BEGIN Source extract

The very next day, and not expected by the young couple, there's a large garden party being held in the grounds, the guests all being affluent, ageing and white - all white, that is, except for one conspicuous young man who has come as the partner of a lady some decades older than he is. One of the film's many turning points comes as the main Kaluuya's character attempts to strike up a conversation with this arrival - at which the chill deepens.
The story seems to challenge its audience to work out exactly what is going on with these very strange events. I thought I might have had it sussed out but when the big 'reveal' takes place, about an hour and a quarter into the film, it turned out that my guess was completely the opposite to the reality.
This film is being regularly defined as 'horror' and though it does certainly have elements of that genre, to my mind it's closer to being a very taut thriller, replete with suspense and taking its cue from the unexpected and the unknown rather than displaying outright gore, the usual hallmarks of true 'horror'. There is actually some blood to be seen now and again, but at times of lethal contact between characters, especially in the grand finale of confrontations, it seemed to me that the film pulled back from showing the full bloody effects of these encounters. In fact I did wonder if the film had been cut at these points - perhaps by the censors, though I doubt it. But the effect of not going full visual throttle is to put the emphasis on the suspense rather than blood-soaked spectacle, and for that it is to be commended.
Once the revelation of explanation for the circumstances had been made I was afraid that the carefully built-up tension would be dissipated, with still another half hour of film to go. But the suspense is shifted and maintained enough to make me still dearly hope for a 'happy end'. I didn't want to leave the cinema feeling bad, the story having up to then gripped me so effectively.

END Source extract
BEGIN Data extract

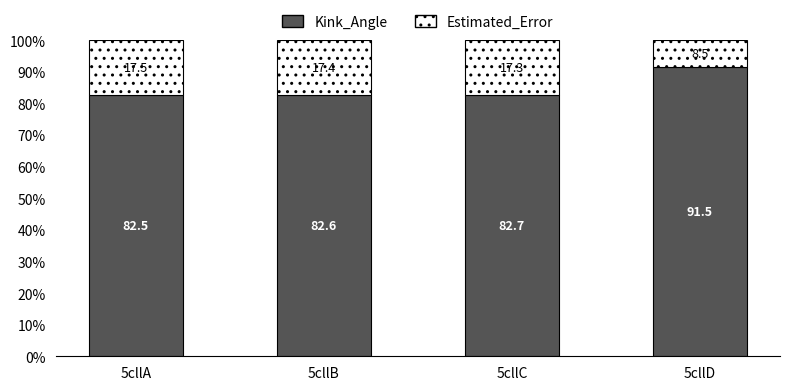

What is the sum of the Kink_Angle values at 5cllC and 5cllD?

174.2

END Data extract

Return the passage of the film review from "This film is" up to and including "to be commended.", copied word for word. The material has nothing to do with the film review.

Written response
This film is being regularly defined as 'horror' and though it does certainly have elements of that genre, to my mind it's closer to being a very taut thriller, replete with suspense and taking its cue from the unexpected and the unknown rather than displaying outright gore, the usual hallmarks of true 'horror'. There is actually some blood to be seen now and again, but at times of lethal contact between characters, especially in the grand finale of confrontations, it seemed to me that the film pulled back from showing the full bloody effects of these encounters. In fact I did wonder if the film had been cut at these points - perhaps by the censors, though I doubt it. But the effect of not going full visual throttle is to put the emphasis on the suspense rather than blood-soaked spectacle, and for that it is to be commended.